小沢一郎氏率いる「国民の生活が第一」の幹部がそう嘆いている。

「生活」は民主党から離党した衆院37人、参院12人で7月に結成されたが、所属議員の大半が1年生議員のため、次期総選挙での苦戦が予想されている。

「生活の衆院議員のうち小選挙区で当選できそうなのは小沢氏や鈴木克昌国対委員長ら一握りの幹部だけ。小沢氏の知名度から政党支持率が1~3%あるとはいえ、小選挙区と比例代表合わせても10議席程度に激減しそうだ」(「生活」担当の全国紙政治部記者)

だが、総選挙後の政権奪取を目指す小沢代表は強気の姿勢を崩さない。現有議席の取りこぼしを防ぎ、新人を当選させて「100議席獲得」(小沢氏)を目指す。

無論、小沢氏が注力しているのは新人発掘だけではない。とくに意欲的なのが「オリーブの木」構想と称される野党の連携工作。野党や地域政党が選挙などで連携し、民主党、自民党などの既成政党と対抗するというシナリオだ。

小沢氏周辺によると、オリーブの木は、今年8月8日の時点ですでに基礎ができている。この日、生活、社民党、みんなの党などの中小野党が結束して内閣不信任案を提出。不信任案は民主党の反対で否決されたが、中小野党の結束は最後まで崩れなかった。小沢氏は、これがオリーブの木の基礎になると考えている。

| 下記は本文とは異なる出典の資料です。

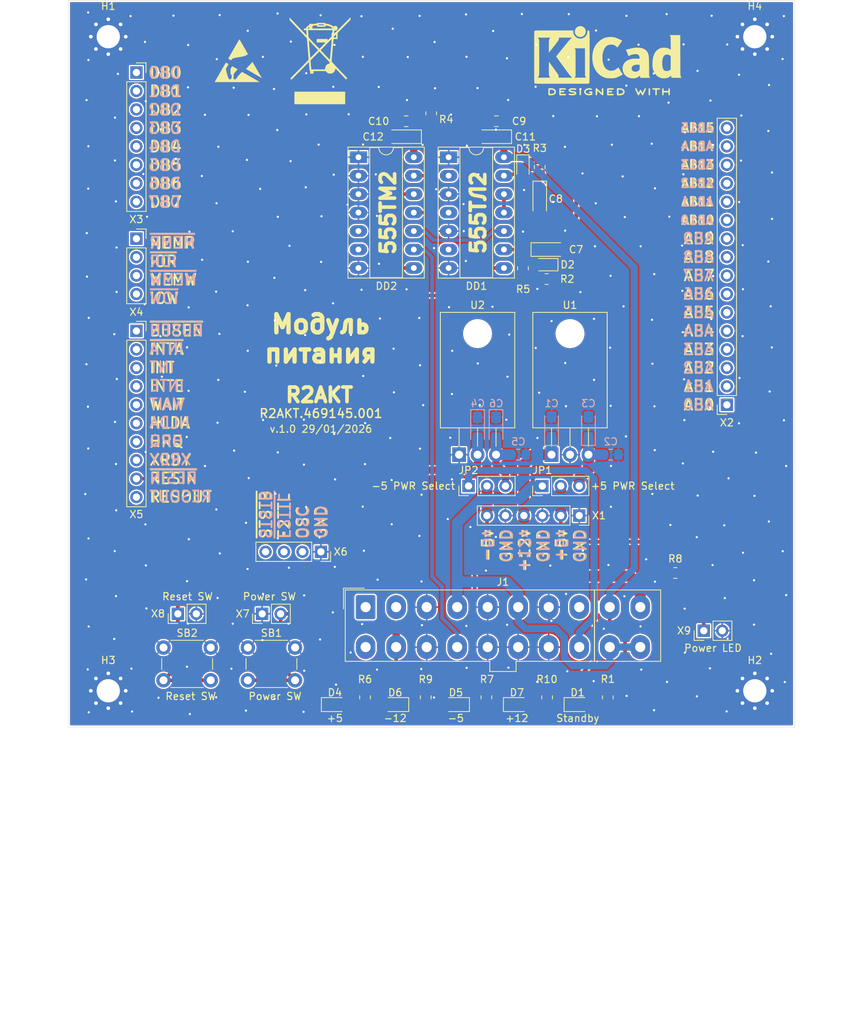
<source format=kicad_pcb>
(kicad_pcb
	(version 20240108)
	(generator "pcbnew")
	(generator_version "8.0")
	(general
		(thickness 1.6)
		(legacy_teardrops no)
	)
	(paper "A4" portrait)
	(title_block
		(title "Модуль питания")
		(date "2026-01-29")
		(company "R2AKT")
		(comment 1 "R2AKT.469145.001")
		(comment 2 "R2AKR")
	)
	(layers
		(0 "F.Cu" signal)
		(31 "B.Cu" signal)
		(32 "B.Adhes" user "B.Adhesive")
		(33 "F.Adhes" user "F.Adhesive")
		(34 "B.Paste" user)
		(35 "F.Paste" user)
		(36 "B.SilkS" user "B.Silkscreen")
		(37 "F.SilkS" user "F.Silkscreen")
		(38 "B.Mask" user)
		(39 "F.Mask" user)
		(40 "Dwgs.User" user "User.Drawings")
		(41 "Cmts.User" user "User.Comments")
		(42 "Eco1.User" user "User.Eco1")
		(43 "Eco2.User" user "User.Eco2")
		(44 "Edge.Cuts" user)
		(45 "Margin" user)
		(46 "B.CrtYd" user "B.Courtyard")
		(47 "F.CrtYd" user "F.Courtyard")
		(48 "B.Fab" user)
		(49 "F.Fab" user)
		(50 "User.1" user)
		(51 "User.2" user)
		(52 "User.3" user)
		(53 "User.4" user)
		(54 "User.5" user)
		(55 "User.6" user)
		(56 "User.7" user)
		(57 "User.8" user)
		(58 "User.9" user)
	)
	(setup
		(pad_to_mask_clearance 0)
		(allow_soldermask_bridges_in_footprints no)
		(aux_axis_origin 62.204659 58.718)
		(grid_origin 62.204659 58.718)
		(pcbplotparams
			(layerselection 0x00010fc_ffffffff)
			(plot_on_all_layers_selection 0x0000000_00000000)
			(disableapertmacros no)
			(usegerberextensions no)
			(usegerberattributes yes)
			(usegerberadvancedattributes yes)
			(creategerberjobfile yes)
			(dashed_line_dash_ratio 12.000000)
			(dashed_line_gap_ratio 3.000000)
			(svgprecision 4)
			(plotframeref no)
			(viasonmask no)
			(mode 1)
			(useauxorigin no)
			(hpglpennumber 1)
			(hpglpenspeed 20)
			(hpglpendiameter 15.000000)
			(pdf_front_fp_property_popups yes)
			(pdf_back_fp_property_popups yes)
			(dxfpolygonmode yes)
			(dxfimperialunits yes)
			(dxfusepcbnewfont yes)
			(psnegative no)
			(psa4output no)
			(plotreference yes)
			(plotvalue yes)
			(plotfptext yes)
			(plotinvisibletext no)
			(sketchpadsonfab no)
			(subtractmaskfromsilk no)
			(outputformat 1)
			(mirror no)
			(drillshape 1)
			(scaleselection 1)
			(outputdirectory "")
		)
	)
	(net 0 "")
	(net 1 "GND")
	(net 2 "+12")
	(net 3 "Net-(JP1-B)")
	(net 4 "-12")
	(net 5 "Net-(JP2-B)")
	(net 6 "Net-(D2-A)")
	(net 7 "/+5VSB")
	(net 8 "/~{ACLO}")
	(net 9 "unconnected-(J1-+3.3V-Pad1)")
	(net 10 "Net-(J1--5V{slash}NC)")
	(net 11 "unconnected-(J1-+3.3V-Pad1)_1")
	(net 12 "Net-(JP1-A)")
	(net 13 "unconnected-(J1-+3.3V-Pad1)_2")
	(net 14 "/~{PS_ON}")
	(net 15 "+5")
	(net 16 "-5")
	(net 17 "Net-(X7-Pin_2)")
	(net 18 "/~{RESIN}")
	(net 19 "/AB4")
	(net 20 "/AB2")
	(net 21 "/AB11")
	(net 22 "/AB12")
	(net 23 "/AB14")
	(net 24 "/AB1")
	(net 25 "/AB15")
	(net 26 "/AB6")
	(net 27 "/AB0")
	(net 28 "/AB9")
	(net 29 "/AB3")
	(net 30 "/AB5")
	(net 31 "/AB13")
	(net 32 "/AB8")
	(net 33 "/AB7")
	(net 34 "/AB10")
	(net 35 "/DB6")
	(net 36 "/DB2")
	(net 37 "/DB4")
	(net 38 "/DB5")
	(net 39 "/DB3")
	(net 40 "/DB7")
	(net 41 "/DB1")
	(net 42 "/DB0")
	(net 43 "/~{MEMR}")
	(net 44 "/~{MEMW}")
	(net 45 "/~{IOR}")
	(net 46 "/~{IOW}")
	(net 47 "/~{BUSEN}")
	(net 48 "/WAIT")
	(net 49 "/HRQ")
	(net 50 "/RESOUT")
	(net 51 "/INTE")
	(net 52 "/XRDY")
	(net 53 "/~{INTA}")
	(net 54 "/INT")
	(net 55 "/HLDA")
	(net 56 "/Single_BCLK")
	(net 57 "/~{STSTB}")
	(net 58 "/Single_OSC_TTL")
	(net 59 "Net-(D3-A)")
	(net 60 "Net-(D4-A)")
	(net 61 "Net-(D5-K)")
	(net 62 "Net-(D6-K)")
	(net 63 "Net-(D7-A)")
	(net 64 "Net-(X9-Pin_1)")
	(net 65 "Net-(DD1-Pad11)")
	(net 66 "Net-(DD2B-C)")
	(net 67 "unconnected-(DD1-Pad2)")
	(net 68 "unconnected-(DD1-Pad6)")
	(net 69 "unconnected-(DD1-Pad4)")
	(net 70 "Net-(DD2B-~{S})")
	(net 71 "unconnected-(DD2A-~{Q}-Pad6)")
	(net 72 "Net-(DD2B-D)")
	(net 73 "Net-(DD2B-~{R})")
	(net 74 "unconnected-(DD2A-Q-Pad5)")
	(net 75 "Net-(D1-A)")
	(footprint "Resistor_SMD:R_0805_2012Metric_Pad1.20x1.40mm_HandSolder" (layer "F.Cu") (at 128.046505 97.066228))
	(footprint "MountingHole:MountingHole_3.2mm_M3_Pad_Via" (layer "F.Cu") (at 67.704659 153.718))
	(footprint "Package_TO_SOT_THT:TO-220-3_Horizontal_TabDown" (layer "F.Cu") (at 128.724505 121.231428))
	(footprint "Symbol:WEEE-Logo_8.4x12mm_SilkScreen" (layer "F.Cu") (at 96.850259 67.028169))
	(footprint "Resistor_SMD:R_0805_2012Metric_Pad1.20x1.40mm_HandSolder" (layer "F.Cu") (at 112.155555 74.268892 90))
	(footprint "Resistor_SMD:R_0805_2012Metric_Pad1.20x1.40mm_HandSolder" (layer "F.Cu") (at 136.46308 154.619 -90))
	(footprint "LED_SMD:LED_0805_2012Metric_Pad1.15x1.40mm_HandSolder" (layer "F.Cu") (at 107.206307 155.619 180))
	(footprint "Capacitor_SMD:C_0805_2012Metric_Pad1.18x1.45mm_HandSolder" (layer "F.Cu") (at 108.722305 75.349228 180))
	(footprint "Capacitor_Tantalum_SMD:CP_EIA-3216-18_Kemet-A_Pad1.58x1.35mm_HandSolder" (layer "F.Cu") (at 127.098905 86.083128 -90))
	(footprint "Package_DIP:DIP-14_W7.62mm_Socket_LongPads" (layer "F.Cu") (at 114.551305 80.302228))
	(footprint "Resistor_SMD:R_0805_2012Metric_Pad1.20x1.40mm_HandSolder" (layer "F.Cu") (at 128.110427 154.619 -90))
	(footprint "Connector_PinHeader_2.54mm:PinHeader_1x03_P2.54mm_Vertical" (layer "F.Cu") (at 117.297164 125.539628 90))
	(footprint "MountingHole:MountingHole_3.2mm_M3_Pad_Via" (layer "F.Cu") (at 156.704659 153.718))
	(footprint "LED_SMD:LED_0805_2012Metric_Pad1.15x1.40mm_HandSolder" (layer "F.Cu") (at 115.558955 155.619 180))
	(footprint "LED_SMD:LED_0805_2012Metric_Pad1.15x1.40mm_HandSolder" (layer "F.Cu") (at 132.309251 155.619))
	(footprint "Diode_SMD:D_SOD-323" (layer "F.Cu") (at 124.787505 81.594728 -90))
	(footprint "MountingHole:MountingHole_3.2mm_M3_Pad_Via" (layer "F.Cu") (at 156.704659 63.718))
	(footprint "MountingHole:MountingHole_3.2mm_M3_Pad_Via" (layer "F.Cu") (at 67.704659 63.718))
	(footprint "Capacitor_Tantalum_SMD:CP_EIA-3216-18_Kemet-A_Pad1.58x1.35mm_HandSolder" (layer "F.Cu") (at 120.733805 77.482828 180))
	(footprint "Resistor_SMD:R_0805_2012Metric_Pad1.20x1.40mm_HandSolder" (layer "F.Cu") (at 127.098905 81.648428 90))
	(footprint "Symbol:ESD-Logo_6.6x6mm_SilkScreen" (layer "F.Cu") (at 85.598059 67.008312))
	(footprint "Connector_PinSocket_2.54mm:PinSocket_1x04_P2.54mm_Vertical" (layer "F.Cu") (at 96.977164 134.591928 -90))
	(footprint "Resistor_SMD:R_0805_2012Metric_Pad1.20x1.40mm_HandSolder" (layer "F.Cu") (at 145.761259 137.5088))
	(footprint "Resistor_SMD:R_0805_2012Metric_Pad1.20x1.40mm_HandSolder" (layer "F.Cu") (at 111.405131 154.619 -90))
	(footprint "Resistor_SMD:R_0805_2012Metric_Pad1.20x1.40mm_HandSolder" (layer "F.Cu") (at 119.757779 154.619 -90))
	(footprint "Connector_PinSocket_2.54mm:PinSocket_1x16_P2.54mm_Vertical" (layer "F.Cu") (at 152.857164 114.3679 180))
	(footprint "LED_SMD:LED_0805_2012Metric_Pad1.15x1.40mm_HandSolder" (layer "F.Cu") (at 123.956603 155.619))
	(footprint "Connector_PinSocket_2.54mm:PinSocket_1x10_P2.54mm_Vertical" (layer "F.Cu") (at 71.577164 104.2079))
	(footprint "Connector_Molex:Molex_Mini-Fit_Jr_5566-20A_2x10_P4.20mm_Vertical"
		(layer "F.Cu")
		(uuid "ab8ac683-1294-4f4c-86fe-ef8dd0aed062")
		(at 103.134505 142.202028)
		(descr "Molex Mini-Fit Jr. Power Connectors, old mpn/engineering number: 5566-20A, example for new mpn: 39-28-x20x, 10 Pins per row, Mounting:  (http://www.molex.com/pdm_docs/sd/039281043_sd.pdf), generated with kicad-footprint-generator")
		(tags "connector Molex Mini-Fit_Jr side entry")
		(property "Reference" "J1"
			(at 18.9 -3.45 0)
			(layer "F.SilkS")
			(uuid "dd5155fe-2f62-4cd9-8585-3632ea525e0b")
			(effects
				(font
					(size 1 1)
					(thickness 0.15)
				)
			)
		)
		(property "Value" "ATX-20"
			(at 18.769953 10.9152 0)
			(layer "F.Fab")
			(uuid "34cbe8a2-d781-4fe7-b63e-f97c7adb5f6b")
			(effects
				(font
					(size 1 1)
					(thickness 0.15)
				)
			)
		)
		(property "Footprint" "Connector_Molex:Molex_Mini-Fit_Jr_5566-20A_2x10_P4.20mm_Vertical"
			(at 0 0 0)
			(unlocked yes)
			(layer "F.Fab")
			(hide yes)
			(uuid "672c2ea8-6707-4374-85e6-54b1df5606be")
			(effects
				(font
					(size 1
... [880011 chars truncated]
</source>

小沢氏は、民主党代表選と自民党総裁選が衆目を集めた9月の1カ月間、福島瑞穂社民党党首や地域政党「減税日本」の河村たかし代表らと会談。オリーブの木構想の実現に向けた交渉を重ねた。小沢氏周辺によると、この構想のポイントは“維新抜き”、つまり「日本維新の会」(橋下徹代表)を抜きにした連携なのだ。

「日本維新の会に脚光が集まり、中小野党や地域政党は維新の周りで右往左往。維新は野党に踏み絵を踏ませ、みんなの党には解党を求めるなど居丈高に出た(その後、両党は再連携)。これでは野党連携は難しい。そこで小沢氏は生活などがまず第三極を形成し、そのうえで維新に参加を呼びかけようと考えた。安倍自民党に接近して支持率が急落中の維新は、最後はオリーブの木に加わるはず」と小沢氏周辺は見ている。